Thomas Van Rensallaer, editor
of the Ram's Horn, may likewise be adduced as evidence of considerable intellect
existing in the Negro race; as also M. R. Delany, joint editor of the North
Star. In the Anti-Slavery
Convention of 1843, Dr. Lushington stated that Lord John Russell had appointed a
Black Man to the office of Chief Judge at Sierra Leone.*
The Wesleyan minister of
Parham, in Antigua, (Edward Frazer, who has visited England,) is a man of
Colour; he was born a Slave in Bermuda. His history is remarkable. He is not
inferior either in education, qualifications, or usefulness, to any of his
brethren in the ministry. **
"I know a Coloured man," says
Hiram Wilson, "in the State of New York, who has been employed by the
Anti-Slavery Society as a public lecturer; and from information I have received,
it appears that he was one of the most popular lecturers they had in the field.
He is jet black--of unmixed African blood. I mention this, because it is
sometimes said, that, by virtue of a little European blood flowing in their
veins, they are brighter, and more talented. But this man is so distinguished,
so renowned for his virtues, his intelligence, and his talents, that he has been
installed as the pastor of a White congregation--a Presbyterian church in New
York, for nearly three years."***
George B. Vashon, a talented
young Coloured gentleman was recently admitted, after due examination, as
Attorney, Solicitor, and Counsellor of the Supreme Court of the State of New
York. On his examination. he evinced a perfect knowledge of the rudiments of
law, and a familiar acquaintance with Coke, Littleton, Blackstone, and Kent.

- Data section:
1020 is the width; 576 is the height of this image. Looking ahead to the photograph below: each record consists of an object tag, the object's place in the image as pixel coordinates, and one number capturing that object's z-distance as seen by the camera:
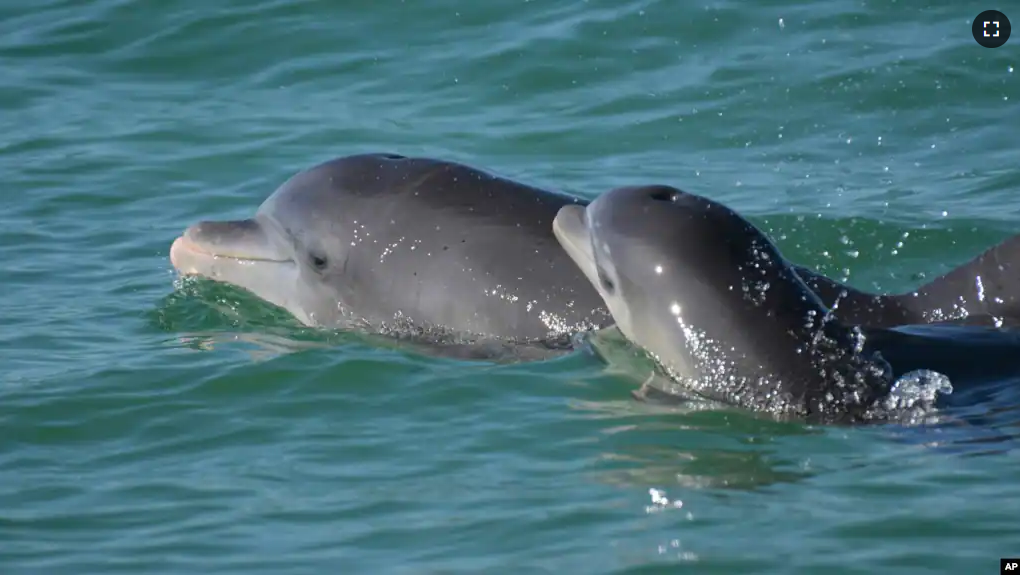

- Task requirements:
[1] The passage above says George B. Vashon showed a familiar acquaintance with certain names. List them all.
[2] Duplicate the passage above, starting with "He is jet black--of" and going on through "Blackstone, and Kent.".

- Task-by-task answers:
[1] Coke, Littleton, Blackstone, Kent

[2]
He is jet black--of unmixed African blood. I mention this, because it is
sometimes said, that, by virtue of a little European blood flowing in their
veins, they are brighter, and more talented. But this man is so distinguished,
so renowned for his virtues, his intelligence, and his talents, that he has been
installed as the pastor of a White congregation--a Presbyterian church in New
York, for nearly three years."***
George B. Vashon, a talented
young Coloured gentleman was recently admitted, after due examination, as
Attorney, Solicitor, and Counsellor of the Supreme Court of the State of New
York. On his examination. he evinced a perfect knowledge of the rudiments of
law, and a familiar acquaintance with Coke, Littleton, Blackstone, and Kent.